"""
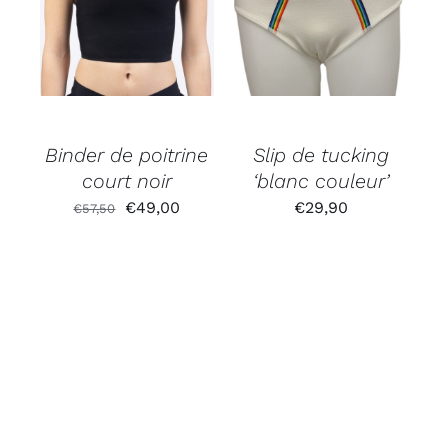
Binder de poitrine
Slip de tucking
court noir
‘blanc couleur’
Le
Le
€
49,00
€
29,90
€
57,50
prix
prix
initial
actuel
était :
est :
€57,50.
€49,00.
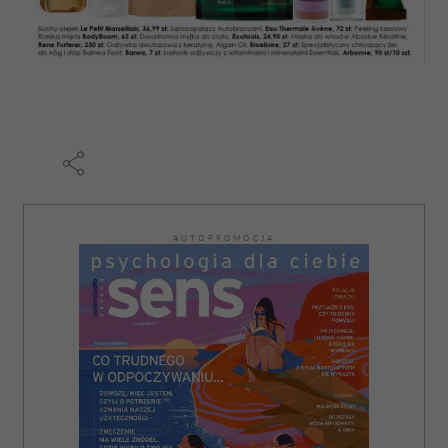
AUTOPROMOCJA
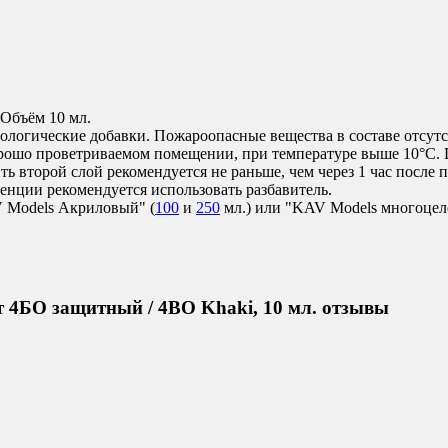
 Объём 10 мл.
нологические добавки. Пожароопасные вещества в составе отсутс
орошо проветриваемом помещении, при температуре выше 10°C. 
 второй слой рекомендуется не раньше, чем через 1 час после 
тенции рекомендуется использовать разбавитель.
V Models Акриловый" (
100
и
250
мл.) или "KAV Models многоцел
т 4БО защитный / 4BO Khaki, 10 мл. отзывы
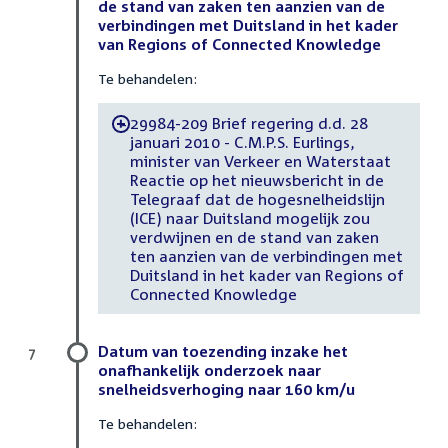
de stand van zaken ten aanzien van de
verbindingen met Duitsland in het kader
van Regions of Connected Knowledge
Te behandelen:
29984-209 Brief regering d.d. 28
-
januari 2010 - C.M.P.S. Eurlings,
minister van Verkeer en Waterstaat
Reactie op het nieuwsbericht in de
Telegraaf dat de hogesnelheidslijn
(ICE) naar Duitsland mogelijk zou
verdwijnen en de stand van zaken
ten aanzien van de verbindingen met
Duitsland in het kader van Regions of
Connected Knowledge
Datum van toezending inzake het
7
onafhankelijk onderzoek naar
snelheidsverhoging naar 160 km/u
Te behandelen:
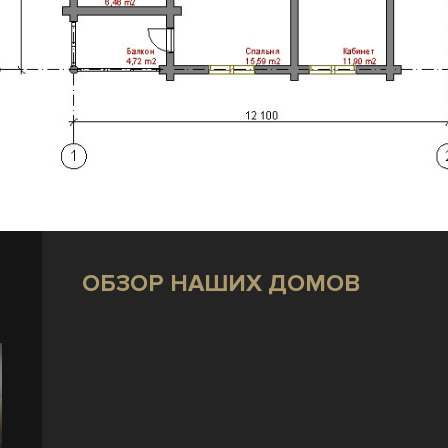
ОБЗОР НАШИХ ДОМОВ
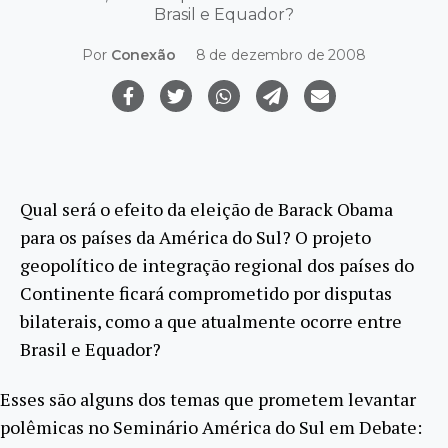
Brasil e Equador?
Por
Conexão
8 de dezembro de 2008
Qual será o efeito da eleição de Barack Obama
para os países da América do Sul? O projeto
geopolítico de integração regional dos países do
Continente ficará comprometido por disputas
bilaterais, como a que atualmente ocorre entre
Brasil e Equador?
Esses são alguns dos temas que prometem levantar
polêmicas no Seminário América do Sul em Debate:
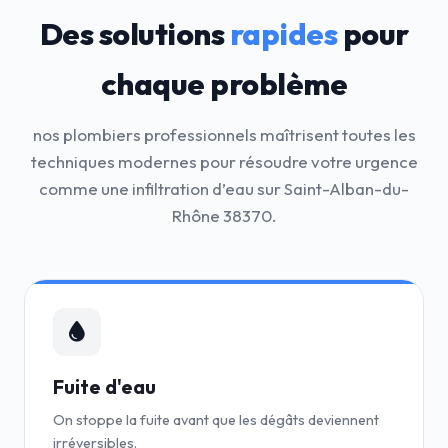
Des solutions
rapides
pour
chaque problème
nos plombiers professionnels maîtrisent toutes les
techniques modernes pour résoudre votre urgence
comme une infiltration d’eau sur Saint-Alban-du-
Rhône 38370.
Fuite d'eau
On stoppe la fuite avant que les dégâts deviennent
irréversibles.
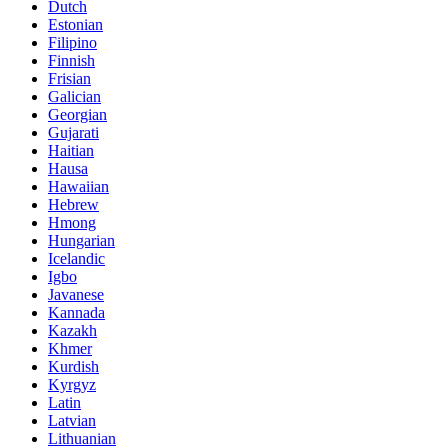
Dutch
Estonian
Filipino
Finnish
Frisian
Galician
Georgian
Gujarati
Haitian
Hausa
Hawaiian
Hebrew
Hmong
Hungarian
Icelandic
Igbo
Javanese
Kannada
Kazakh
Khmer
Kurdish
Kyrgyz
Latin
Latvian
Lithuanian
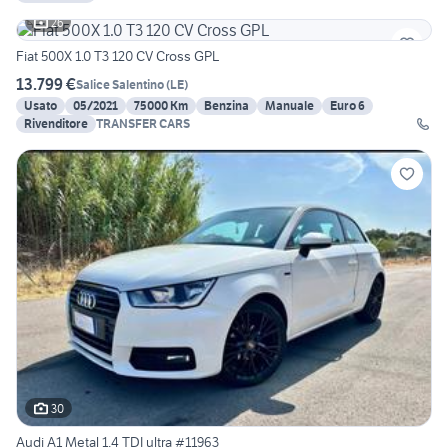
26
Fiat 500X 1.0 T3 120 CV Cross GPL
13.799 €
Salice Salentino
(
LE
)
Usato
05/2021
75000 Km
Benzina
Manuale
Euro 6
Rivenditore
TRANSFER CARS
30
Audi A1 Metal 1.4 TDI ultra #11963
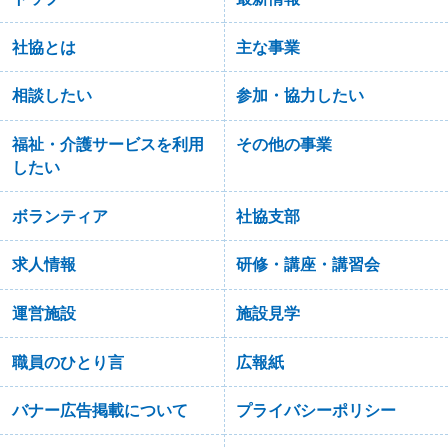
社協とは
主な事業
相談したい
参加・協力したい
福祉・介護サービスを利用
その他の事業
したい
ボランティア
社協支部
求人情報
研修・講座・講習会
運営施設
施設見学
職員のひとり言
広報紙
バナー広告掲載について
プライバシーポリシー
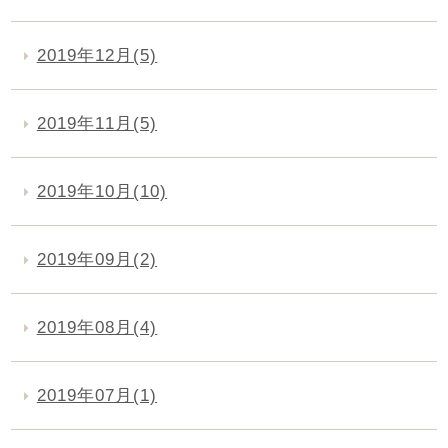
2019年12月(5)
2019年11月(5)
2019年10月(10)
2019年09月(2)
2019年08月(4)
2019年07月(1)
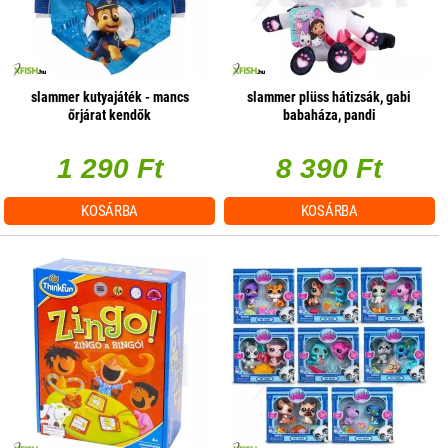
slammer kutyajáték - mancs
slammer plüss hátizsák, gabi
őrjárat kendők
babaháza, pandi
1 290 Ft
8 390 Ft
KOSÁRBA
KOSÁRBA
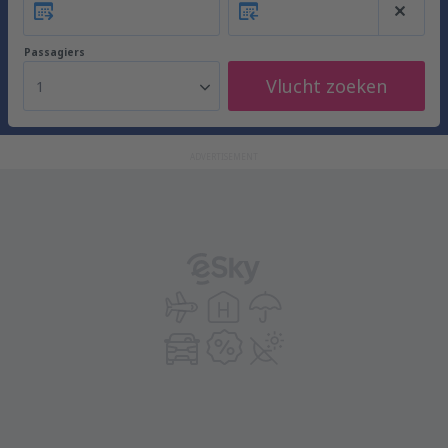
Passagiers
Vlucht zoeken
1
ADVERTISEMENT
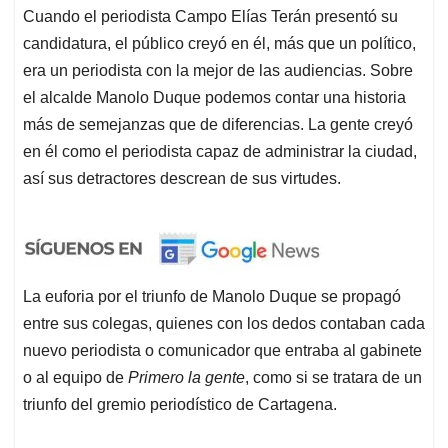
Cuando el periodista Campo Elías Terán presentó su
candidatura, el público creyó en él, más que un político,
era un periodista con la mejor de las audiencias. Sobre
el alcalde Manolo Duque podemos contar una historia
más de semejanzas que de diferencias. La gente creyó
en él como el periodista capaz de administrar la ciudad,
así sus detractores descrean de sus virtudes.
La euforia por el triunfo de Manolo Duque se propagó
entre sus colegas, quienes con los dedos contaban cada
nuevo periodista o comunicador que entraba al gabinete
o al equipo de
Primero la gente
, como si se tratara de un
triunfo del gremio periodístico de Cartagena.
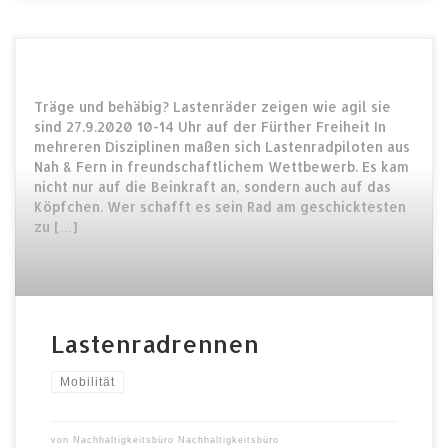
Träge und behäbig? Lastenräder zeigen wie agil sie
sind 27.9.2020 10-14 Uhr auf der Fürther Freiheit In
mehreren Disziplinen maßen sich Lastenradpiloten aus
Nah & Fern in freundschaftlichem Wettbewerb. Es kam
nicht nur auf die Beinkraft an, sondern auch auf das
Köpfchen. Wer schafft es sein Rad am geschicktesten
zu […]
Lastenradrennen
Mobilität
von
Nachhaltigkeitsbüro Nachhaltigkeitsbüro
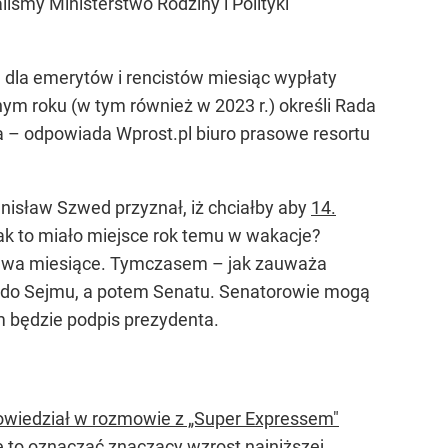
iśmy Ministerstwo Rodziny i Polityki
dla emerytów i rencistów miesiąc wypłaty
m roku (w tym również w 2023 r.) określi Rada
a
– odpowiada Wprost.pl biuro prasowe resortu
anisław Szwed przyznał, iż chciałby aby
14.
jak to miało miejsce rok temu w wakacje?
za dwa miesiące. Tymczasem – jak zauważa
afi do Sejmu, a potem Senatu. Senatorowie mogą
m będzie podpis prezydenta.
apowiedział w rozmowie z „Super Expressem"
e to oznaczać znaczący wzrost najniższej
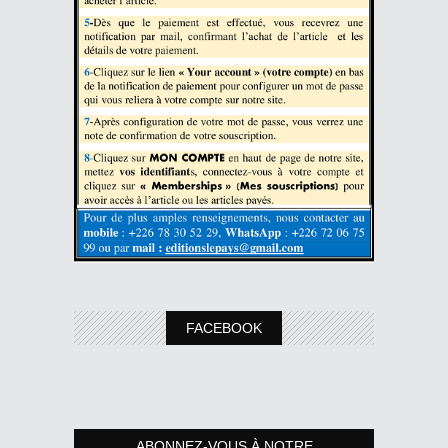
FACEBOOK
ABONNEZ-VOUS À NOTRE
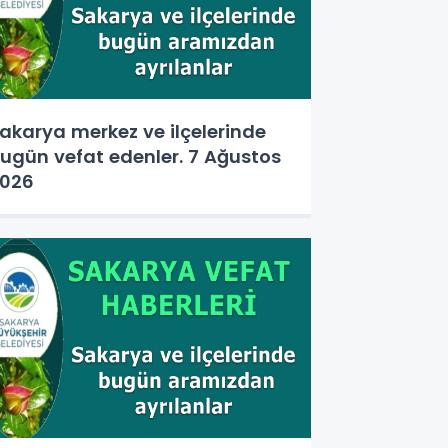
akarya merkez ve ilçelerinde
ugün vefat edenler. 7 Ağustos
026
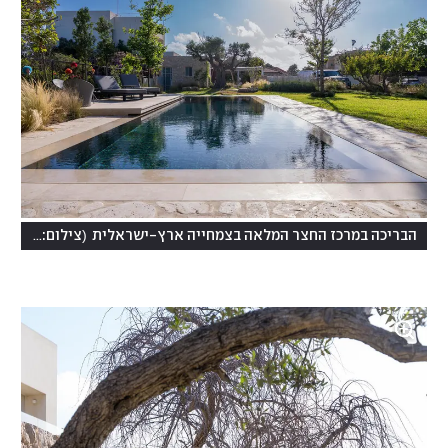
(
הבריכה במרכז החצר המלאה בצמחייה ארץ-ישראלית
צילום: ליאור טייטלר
"""
Aim of the task :: Although the entries hold pictures, the copy you make of them should have none, and every other word should match exactly.

Response area ::
Binder de poitrine
Slip de tucking
court noir
‘blanc couleur’
Le
Le
€
49,00
€
29,90
€
57,50
prix
prix
initial
actuel
était :
est :
€57,50.
€49,00.
AUTOPROMOCJA
 Объём 10 мл.
нологические добавки. Пожароопасные вещества в составе отсутс
орошо проветриваемом помещении, при температуре выше 10°C. 
 второй слой рекомендуется не раньше, чем через 1 час после 
тенции рекомендуется использовать разбавитель.
V Models Акриловый" (
100
и
250
мл.) или "KAV Models многоцел
т 4БО защитный / 4BO Khaki, 10 мл. отзывы
de stand van zaken ten aanzien van de
verbindingen met Duitsland in het kader
van Regions of Connected Knowledge
Te behandelen:
29984-209 Brief regering d.d. 28
-
januari 2010 - C.M.P.S. Eurlings,
minister van Verkeer en Waterstaat
Reactie op het nieuwsbericht in de
Telegraaf dat de hogesnelheidslijn
(ICE) naar Duitsland mogelijk zou
verdwijnen en de stand van zaken
ten aanzien van de verbindingen met
Duitsland in het kader van Regions of
Connected Knowledge
Datum van toezending inzake het
7
onafhankelijk onderzoek naar
snelheidsverhoging naar 160 km/u
Te behandelen:
ОБЗОР НАШИХ ДОМОВ
Brasil e Equador?
Por
Conexão
8 de dezembro de 2008
Qual será o efeito da eleição de Barack Obama
para os países da América do Sul? O projeto
geopolítico de integração regional dos países do
Continente ficará comprometido por disputas
bilaterais, como a que atualmente ocorre entre
Brasil e Equador?
Esses são alguns dos temas que prometem levantar
polêmicas no Seminário América do Sul em Debate:
Des solutions
rapides
pour
chaque problème
nos plombiers professionnels maîtrisent toutes les
techniques modernes pour résoudre votre urgence
comme une infiltration d’eau sur Saint-Alban-du-
Rhône 38370.
Fuite d'eau
On stoppe la fuite avant que les dégâts deviennent
irréversibles.
Dutch
Estonian
Filipino
Finnish
Frisian
Galician
Georgian
Gujarati
Haitian
Hausa
Hawaiian
Hebrew
Hmong
Hungarian
Icelandic
Igbo
Javanese
Kannada
Kazakh
Khmer
Kurdish
Kyrgyz
Latin
Latvian
Lithuanian
26
Fiat 500X 1.0 T3 120 CV Cross GPL
13.799 €
Salice Salentino
(
LE
)
Usato
05/2021
75000 Km
Benzina
Manuale
Euro 6
Rivenditore
TRANSFER CARS
30
Audi A1 Metal 1.4 TDI ultra #11963
社協とは
主な事業
相談したい
参加・協力したい
福祉・介護サービスを利用
その他の事業
したい
ボランティア
社協支部
求人情報
研修・講座・講習会
運営施設
施設見学
職員のひとり言
広報紙
バナー広告掲載について
プライバシーポリシー
2019年12月(5)
2019年11月(5)
2019年10月(10)
2019年09月(2)
2019年08月(4)
2019年07月(1)
slammer kutyajáték - mancs
slammer plüss hátizsák, gabi
őrjárat kendők
babaháza, pandi
1 290 Ft
8 390 Ft
KOSÁRBA
KOSÁRBA
Passagiers
Vlucht zoeken
1
ADVERTISEMENT
Cuando el periodista Campo Elías Terán presentó su
candidatura, el público creyó en él, más que un político,
era un periodista con la mejor de las audiencias. Sobre
el alcalde Manolo Duque podemos contar una historia
más de semejanzas que de diferencias. La gente creyó
en él como el periodista capaz de administrar la ciudad,
así sus detractores descrean de sus virtudes.
La euforia por el triunfo de Manolo Duque se propagó
entre sus colegas, quienes con los dedos contaban cada
nuevo periodista o comunicador que entraba al gabinete
o al equipo de
Primero la gente
, como si se tratara de un
triunfo del gremio periodístico de Cartagena.
Träge und behäbig? Lastenräder zeigen wie agil sie
sind 27.9.2020 10-14 Uhr auf der Fürther Freiheit In
mehreren Disziplinen maßen sich Lastenradpiloten aus
Nah & Fern in freundschaftlichem Wettbewerb. Es kam
nicht nur auf die Beinkraft an, sondern auch auf das
Köpfchen. Wer schafft es sein Rad am geschicktesten
zu […]
Lastenradrennen
Mobilität
von
Nachhaltigkeitsbüro Nachhaltigkeitsbüro
iśmy Ministerstwo Rodziny i Polityki
dla emerytów i rencistów miesiąc wypłaty
m roku (w tym również w 2023 r.) określi Rada
a
– odpowiada Wprost.pl biuro prasowe resortu
anisław Szwed przyznał, iż chciałby aby
14.
jak to miało miejsce rok temu w wakacje?
za dwa miesiące. Tymczasem – jak zauważa
afi do Sejmu, a potem Senatu. Senatorowie mogą
m będzie podpis prezydenta.
apowiedział w rozmowie z „Super Expressem"
e to oznaczać znaczący wzrost najniższej
FACEBOOK
ABONNEZ-VOUS À NOTRE
akarya merkez ve ilçelerinde
ugün vefat edenler. 7 Ağustos
026
(
הבריכה במרכז החצר המלאה בצמחייה ארץ-ישראלית
צילום: ליאור טייטלר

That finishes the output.